§ REQUEST 1
According to the case excerpt, how many grams of cocaine did the vehicle search reveal?

In accordance with State v. Crosby, 338 So.2d 584 (La.1976).
Facts
At 2:17 a.m. on June 29, 2007, Freddie Lee, Jr., was one of four occupants in a vehicle which was the subject of a traffic stop on Interstate 20 in Bossier City, Louisiana. A vehicle search during that stop revealed 3,880 grams of cocaine in a safe inside the trunk of the car. Lee and the three other occupants of the vehicle were charged in the same bill of information filed on August 1, 2007, with one count of possession of 400 or more grams of cocaine with intent to distribute, a violation of La. R.S. 40:967(A)(1) & (F)(1)(c).
On July 18, 2008, Lee filed a motion to suppress any and all physical evidence seized during the alleged unconstitutional search and seizure of the vehicle. The motion came for hearing on April 3, 2009. Sgt. Jason Parker, with the Louisiana State Police, testified that on June 29, 2007, he was on patrol on I–20 in Bossier City when he observed a vehicle traveling in the left-hand lane for a total of two miles at approximately 45 to 50 mph without passing any other vehicles. After following the vehicle for about a mile he activated his patrol unit's camera equipment and recorded the violation. Sgt. Parker acknowledged that at one point there were construction barricades on the right shoulder of the road, but that the suspect vehicle continued in the left lane after there were no longer any barricades. Accordingly, Sgt. Parker made a vehicle stop.
In conducting the stop, Sgt. Parker testified that he encountered several circumstances which led him to suspect further criminal activity. The driver, Antonio Morris, appeared nervous when he produced his license as his hand was shaking. Furthermore, Morris could not tell Sgt. Parker where he was coming from other than the State of Texas. The front passenger of the vehicle, Carlos Smith, on the other hand, told Sgt. Parker that they were coming from a family reunion in Irving, Texas. The owner of the vehicle was not present, and the parties reported that they were returning to Florida. There were eight air fresheners hanging from the rearview mirror. Sgt. Parker testified that in his experience, the presence of that many air fresheners could suggest an effort to mask the odor of illegal narcotics. Finally, when Sgt. Parker called the names of Morris and Smith into dispatch, he was advised that they had criminal histories involving illegal drugs and resisting an officer. As a result of the criminal histories, Sgt. Parker requested backup and was shortly joined by Trooper George Beck and Sgt. Sean Joyner.
After issuing the citation, Sgt. Parker asked Morris if he could search the vehicle. When Morris refused, Sgt. Parker testified that Sgt. Joyner radioed a request for a K–9 unit to conduct a perimeter search of the vehicle. Sgt. Parker estimated that approximately 20 minutes elapsed between the time of the initial stop and the refusal of consent to search, and that 35 minutes elapsed between the time of the refusal of consent and the arrival of the K–9 unit. Sgt. Parker testified that when the drug dog alerted on the vehicle, a search was conducted. In the trunk of the vehicle, officers found a Century safe which they accessed with a key from the key ring in the vehicle's ignition. Sgt. Parker testified that the safe contained approximately four kilos of cocaine.

§ REQUEST 2
Print the records verbatim, starting at their first line and continuing up to and including the line that contains "scientific name: Phyciodes tharos".

§ SUPPLIED RECORDS
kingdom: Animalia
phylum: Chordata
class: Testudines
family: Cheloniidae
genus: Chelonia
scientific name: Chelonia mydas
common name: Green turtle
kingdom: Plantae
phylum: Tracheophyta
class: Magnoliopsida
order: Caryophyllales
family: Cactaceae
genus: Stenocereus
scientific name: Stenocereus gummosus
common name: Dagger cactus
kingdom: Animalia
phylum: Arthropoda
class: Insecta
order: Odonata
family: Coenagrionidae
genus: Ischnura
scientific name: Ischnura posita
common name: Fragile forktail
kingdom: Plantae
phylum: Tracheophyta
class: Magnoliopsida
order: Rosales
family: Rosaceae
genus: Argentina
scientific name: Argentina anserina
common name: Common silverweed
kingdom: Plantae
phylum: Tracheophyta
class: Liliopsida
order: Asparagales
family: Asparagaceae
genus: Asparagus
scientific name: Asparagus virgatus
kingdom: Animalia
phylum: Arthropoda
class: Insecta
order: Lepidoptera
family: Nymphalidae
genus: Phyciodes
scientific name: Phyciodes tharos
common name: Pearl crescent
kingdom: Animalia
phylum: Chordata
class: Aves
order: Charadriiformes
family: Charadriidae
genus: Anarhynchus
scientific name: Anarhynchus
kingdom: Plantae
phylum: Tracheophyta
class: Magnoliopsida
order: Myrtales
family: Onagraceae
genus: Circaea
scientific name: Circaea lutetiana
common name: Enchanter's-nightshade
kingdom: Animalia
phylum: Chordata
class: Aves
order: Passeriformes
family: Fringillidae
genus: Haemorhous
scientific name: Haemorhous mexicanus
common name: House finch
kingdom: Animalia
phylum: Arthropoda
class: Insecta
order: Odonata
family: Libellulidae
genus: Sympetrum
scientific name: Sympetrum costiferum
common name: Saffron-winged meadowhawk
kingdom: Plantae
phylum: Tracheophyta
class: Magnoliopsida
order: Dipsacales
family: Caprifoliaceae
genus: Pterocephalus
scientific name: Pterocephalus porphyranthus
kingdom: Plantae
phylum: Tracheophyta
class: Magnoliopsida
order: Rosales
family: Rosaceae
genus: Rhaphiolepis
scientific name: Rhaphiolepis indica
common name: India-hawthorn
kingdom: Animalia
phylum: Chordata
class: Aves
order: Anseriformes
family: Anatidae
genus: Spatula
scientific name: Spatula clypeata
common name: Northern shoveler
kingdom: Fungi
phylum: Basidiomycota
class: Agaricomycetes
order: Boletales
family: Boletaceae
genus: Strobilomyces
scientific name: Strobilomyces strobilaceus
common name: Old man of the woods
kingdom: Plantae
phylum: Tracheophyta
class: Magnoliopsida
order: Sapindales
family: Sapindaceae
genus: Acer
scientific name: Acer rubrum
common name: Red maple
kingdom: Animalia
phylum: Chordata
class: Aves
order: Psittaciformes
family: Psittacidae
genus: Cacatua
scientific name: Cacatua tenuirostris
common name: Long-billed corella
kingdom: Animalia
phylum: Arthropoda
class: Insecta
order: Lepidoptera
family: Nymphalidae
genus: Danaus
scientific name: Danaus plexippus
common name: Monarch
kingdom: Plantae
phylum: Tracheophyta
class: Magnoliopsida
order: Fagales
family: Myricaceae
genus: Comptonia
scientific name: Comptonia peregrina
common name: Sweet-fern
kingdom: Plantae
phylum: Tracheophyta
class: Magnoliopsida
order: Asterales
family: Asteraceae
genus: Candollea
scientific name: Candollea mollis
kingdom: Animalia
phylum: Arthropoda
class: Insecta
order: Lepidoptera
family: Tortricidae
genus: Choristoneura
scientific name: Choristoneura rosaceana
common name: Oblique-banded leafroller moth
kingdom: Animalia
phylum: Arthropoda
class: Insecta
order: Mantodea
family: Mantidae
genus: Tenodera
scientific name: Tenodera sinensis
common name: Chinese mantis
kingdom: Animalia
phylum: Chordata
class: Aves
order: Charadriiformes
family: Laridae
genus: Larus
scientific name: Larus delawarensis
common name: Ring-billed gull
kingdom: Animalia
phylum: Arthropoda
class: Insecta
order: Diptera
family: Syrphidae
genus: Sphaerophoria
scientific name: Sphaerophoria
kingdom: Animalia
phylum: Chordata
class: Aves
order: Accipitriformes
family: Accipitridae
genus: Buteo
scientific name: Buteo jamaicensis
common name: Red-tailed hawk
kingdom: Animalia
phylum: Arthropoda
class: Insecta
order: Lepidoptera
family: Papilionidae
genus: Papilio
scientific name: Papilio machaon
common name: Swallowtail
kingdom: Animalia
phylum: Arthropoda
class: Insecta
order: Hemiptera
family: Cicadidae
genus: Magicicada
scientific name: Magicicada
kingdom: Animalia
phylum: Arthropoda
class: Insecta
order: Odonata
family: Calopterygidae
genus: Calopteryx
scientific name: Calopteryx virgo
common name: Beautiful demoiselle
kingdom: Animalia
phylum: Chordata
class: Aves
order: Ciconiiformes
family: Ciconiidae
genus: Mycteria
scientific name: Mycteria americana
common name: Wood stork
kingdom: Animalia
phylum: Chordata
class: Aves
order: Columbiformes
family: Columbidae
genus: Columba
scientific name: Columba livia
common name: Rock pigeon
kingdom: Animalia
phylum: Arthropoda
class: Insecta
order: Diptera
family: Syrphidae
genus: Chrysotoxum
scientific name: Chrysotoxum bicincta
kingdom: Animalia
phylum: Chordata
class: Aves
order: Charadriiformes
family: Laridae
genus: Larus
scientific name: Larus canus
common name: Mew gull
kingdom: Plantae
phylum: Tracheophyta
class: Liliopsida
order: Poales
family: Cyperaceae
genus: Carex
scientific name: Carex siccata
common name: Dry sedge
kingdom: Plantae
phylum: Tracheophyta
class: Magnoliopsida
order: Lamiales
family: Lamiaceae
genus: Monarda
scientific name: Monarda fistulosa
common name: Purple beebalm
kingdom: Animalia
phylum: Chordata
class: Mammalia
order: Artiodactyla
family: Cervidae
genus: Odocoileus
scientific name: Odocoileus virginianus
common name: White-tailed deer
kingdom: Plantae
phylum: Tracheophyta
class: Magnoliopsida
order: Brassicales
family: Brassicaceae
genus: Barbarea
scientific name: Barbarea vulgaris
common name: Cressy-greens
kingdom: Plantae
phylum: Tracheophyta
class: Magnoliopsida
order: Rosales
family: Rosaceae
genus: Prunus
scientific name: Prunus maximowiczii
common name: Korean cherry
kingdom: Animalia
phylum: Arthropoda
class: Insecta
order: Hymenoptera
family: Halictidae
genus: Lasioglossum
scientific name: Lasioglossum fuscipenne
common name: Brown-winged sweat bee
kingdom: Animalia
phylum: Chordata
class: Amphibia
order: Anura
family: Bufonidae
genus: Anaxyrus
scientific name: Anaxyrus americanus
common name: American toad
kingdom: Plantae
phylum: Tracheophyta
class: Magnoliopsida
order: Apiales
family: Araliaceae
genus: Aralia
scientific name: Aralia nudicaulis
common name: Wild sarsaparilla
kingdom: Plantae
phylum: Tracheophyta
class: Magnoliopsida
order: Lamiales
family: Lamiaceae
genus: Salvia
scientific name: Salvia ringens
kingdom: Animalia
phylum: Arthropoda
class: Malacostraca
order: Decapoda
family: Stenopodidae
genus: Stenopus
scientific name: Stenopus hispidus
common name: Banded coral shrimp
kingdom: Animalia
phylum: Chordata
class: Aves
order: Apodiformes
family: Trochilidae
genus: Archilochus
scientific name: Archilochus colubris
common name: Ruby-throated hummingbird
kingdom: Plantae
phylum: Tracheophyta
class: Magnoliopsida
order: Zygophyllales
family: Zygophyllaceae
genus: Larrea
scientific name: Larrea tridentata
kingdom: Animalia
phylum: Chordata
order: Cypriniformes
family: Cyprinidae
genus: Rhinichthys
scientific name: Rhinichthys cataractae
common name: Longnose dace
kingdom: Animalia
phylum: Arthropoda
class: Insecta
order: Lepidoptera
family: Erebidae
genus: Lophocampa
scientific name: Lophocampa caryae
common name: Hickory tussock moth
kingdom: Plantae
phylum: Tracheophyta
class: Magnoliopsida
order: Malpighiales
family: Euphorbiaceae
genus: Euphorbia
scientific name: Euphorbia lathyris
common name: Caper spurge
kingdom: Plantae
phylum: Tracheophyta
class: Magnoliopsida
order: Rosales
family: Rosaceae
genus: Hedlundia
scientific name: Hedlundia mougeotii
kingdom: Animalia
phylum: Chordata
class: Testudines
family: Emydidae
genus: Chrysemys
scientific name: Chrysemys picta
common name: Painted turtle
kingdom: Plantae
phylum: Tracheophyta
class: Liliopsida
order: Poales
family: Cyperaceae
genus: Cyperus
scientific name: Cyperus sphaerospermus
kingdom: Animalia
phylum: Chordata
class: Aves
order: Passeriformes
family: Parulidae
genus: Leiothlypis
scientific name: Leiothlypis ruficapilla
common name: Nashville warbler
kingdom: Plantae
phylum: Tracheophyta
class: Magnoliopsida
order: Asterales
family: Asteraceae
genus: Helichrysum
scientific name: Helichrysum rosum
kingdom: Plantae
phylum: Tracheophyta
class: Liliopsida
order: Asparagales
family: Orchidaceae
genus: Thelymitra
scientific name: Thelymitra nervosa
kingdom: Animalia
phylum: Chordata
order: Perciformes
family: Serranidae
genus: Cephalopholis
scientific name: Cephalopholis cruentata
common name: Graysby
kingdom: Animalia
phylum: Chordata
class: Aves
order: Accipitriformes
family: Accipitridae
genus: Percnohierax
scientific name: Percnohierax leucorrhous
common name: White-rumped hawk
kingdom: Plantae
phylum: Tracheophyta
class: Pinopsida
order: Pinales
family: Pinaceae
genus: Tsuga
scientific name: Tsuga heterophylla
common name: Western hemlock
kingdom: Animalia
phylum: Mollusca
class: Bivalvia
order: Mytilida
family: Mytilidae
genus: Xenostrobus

§ FINISHED ANSWER 1
3,880 grams

§ FINISHED ANSWER 2
kingdom: Animalia
phylum: Chordata
class: Testudines
family: Cheloniidae
genus: Chelonia
scientific name: Chelonia mydas
common name: Green turtle
kingdom: Plantae
phylum: Tracheophyta
class: Magnoliopsida
order: Caryophyllales
family: Cactaceae
genus: Stenocereus
scientific name: Stenocereus gummosus
common name: Dagger cactus
kingdom: Animalia
phylum: Arthropoda
class: Insecta
order: Odonata
family: Coenagrionidae
genus: Ischnura
scientific name: Ischnura posita
common name: Fragile forktail
kingdom: Plantae
phylum: Tracheophyta
class: Magnoliopsida
order: Rosales
family: Rosaceae
genus: Argentina
scientific name: Argentina anserina
common name: Common silverweed
kingdom: Plantae
phylum: Tracheophyta
class: Liliopsida
order: Asparagales
family: Asparagaceae
genus: Asparagus
scientific name: Asparagus virgatus
kingdom: Animalia
phylum: Arthropoda
class: Insecta
order: Lepidoptera
family: Nymphalidae
genus: Phyciodes
scientific name: Phyciodes tharos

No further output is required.